Key point
- The personal obligation to make restitution of a particular asset received under a void contract was rendered proprietary once the recipient was on notice that the asset could not be treated as his own
When property is registered in an individual’s sole name, the presumption is that he also owns the entirety of the beneficial interest. If an individual who has not made any financial contribution to the acquisition of the property claims an equitable interest, the route to establishing a share in the same is to claim a common intention constructive trust has arisen. This can be difficult to prove as one brother has discovered in the case of Fattal v Fattal [2022] EHWC 950 (Ch); [2022] PLSCS 68.
The road is long
William Fattal and Elias Fattal were brothers. They had worked hard over 50 years to build a successful business empire together. In recent years, their relationship had soured. This resulted in a dispute concerning the ownership of a property overlooking Regent’s Park.
In 1972, William purchased a penthouse flat situated on Nottingham Terrace, NW1. The penthouse was registered at the Land Registry in William’s sole name. He financed the acquisition and refurbishment costs with his own money and with the aid of a mortgage, for which he was responsible for meeting the payments. Both William and Elias resided at the property until William married in 1990. Elias paid some of the outgoings associated with the penthouse, but paid no rent.
Subsequently William orally agreed to transfer the penthouse to Elias for the sum of £400,000, which he did in 2014. William claimed that he transferred the penthouse in the mistaken belief that Elias had paid for the same.

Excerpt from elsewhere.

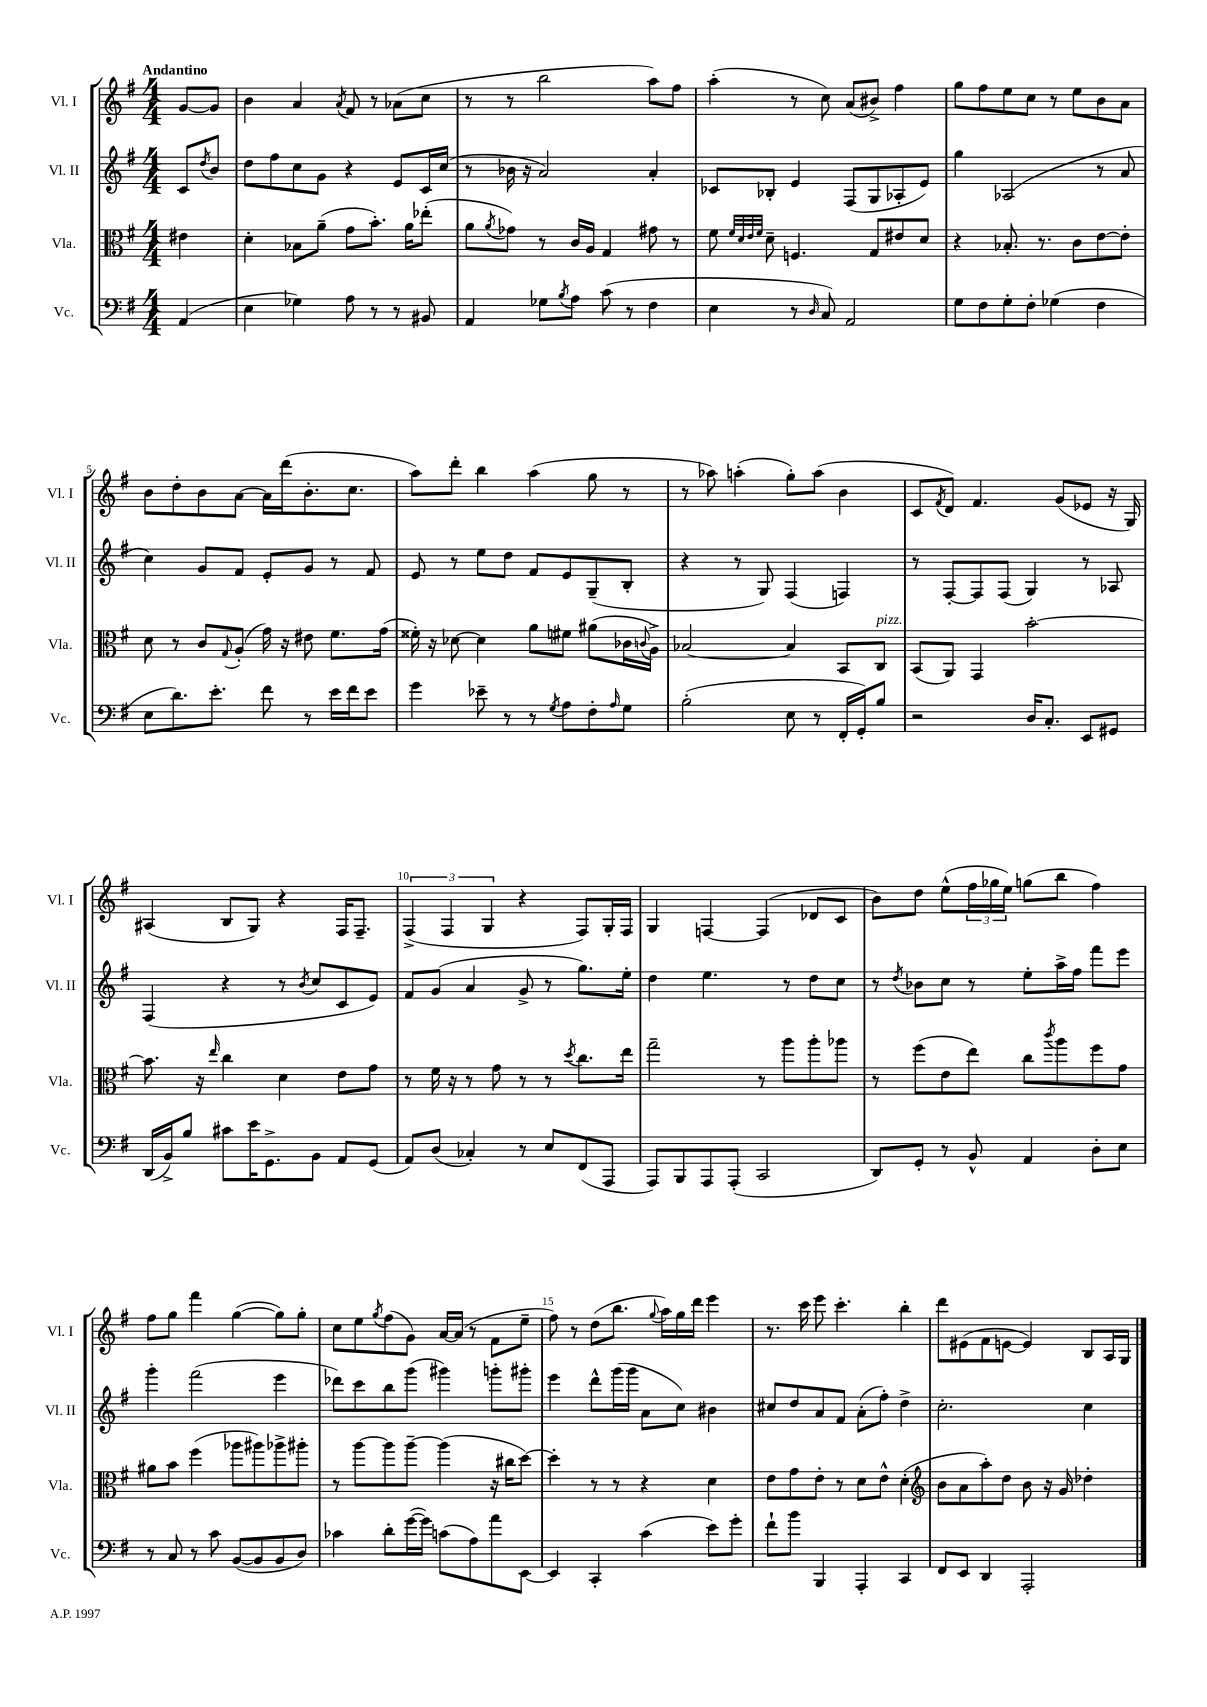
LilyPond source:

William brought a claim seeking equitable relief from the consequences of his mistake and other relief.
Elias defended the claim on the basis that he and William held the beneficial interest in the penthouse as tenants in common in equal shares pursuant to a common intention constructive trust. Elias claimed he had purchased William’s beneficial share by using monies from either one of their joint company accounts, a director’s loan account, a trust account or other similar device.
So on we go
Relying on Stack v Dowden [2007] UKHL 17; [2007] PLSCS 82 and Jones v Kernott [2011] UKSC 53; [2011] PLSCS 264, the High Court observed that in sole legal ownership cases the starting point was sole beneficial ownership. In the present case, the penthouse was conveyed into William’s sole name. The burden rested on Elias to show he had a beneficial interest as the non-owner.
The presumption that equity followed the law could be displaced expressly or by inference by Elias showing that the parties had a different common intention when the penthouse was first acquired or that a different common intention was formed afterwards, providing that there was some element of detrimental reliance.
Each case turned on its own facts, but it was important to ascertain the parties’ shared intentions, actual, inferred or imputed, with respect to the property. The “centrality of intention” was key and would need to be ascertained in light of the whole course of conduct between the parties. Further, other factors besides financial contributions could be important in divining the parties’ intention.
For I know
In finding for William, the High Court determined he had paid the entirety of the acquisition and refurbishment costs for the penthouse, including the mortgage instalments. The fact Elias had paid some of the associated outgoings did not equate to a financial contribution to its cost of acquisition.
There was no evidence to support a common intention to share the beneficial interest in the penthouse. Nothing in the course of dealings between the parties merited an inference being drawn that this was the intention of the parties from the outset or subsequently. The mere fact William was willing to treat the penthouse as a home for him and Elias did not, without more, give rise to a constructive trust. Elias was required to evidence a common intention that he should take an immediate beneficial interest in the penthouse, coupled with detrimental reliance by him on the strength of the common intention. He had failed to do so.
If I’m laden at all
Following an analysis of the transactions available, the High Court found no evidence of Elias having paid his brother for the penthouse. The mistake by William was understandable in light of his wealth and focus on his business affairs.
The contract for the sale of the penthouse was a void contract because it was not in writing. Although there had been part performance of the contract by William, it remained void. The transaction had to be unwound.
Relying on Westdeutsche Landesbank Girozentrale v Islington London Borough Council [1996] UKHL 12 and Ali v Dinc [2020] EWHC 3055 (Ch), the High Court found that by 2018 Elias knew his brother was labouring under a mistaken belief that he had been paid the purchase price for the penthouse. Elias, therefore, held the penthouse on constructive trust for William. The personal obligation to make restitution of a particular asset received under a void contract was rendered proprietary once the recipient was on notice that the asset could not be treated as his own.
The voluntary transfer could also be rescinded in equity by virtue of William’s mistake under the principles laid down in Pitt v Holt [2013] UKSC 26.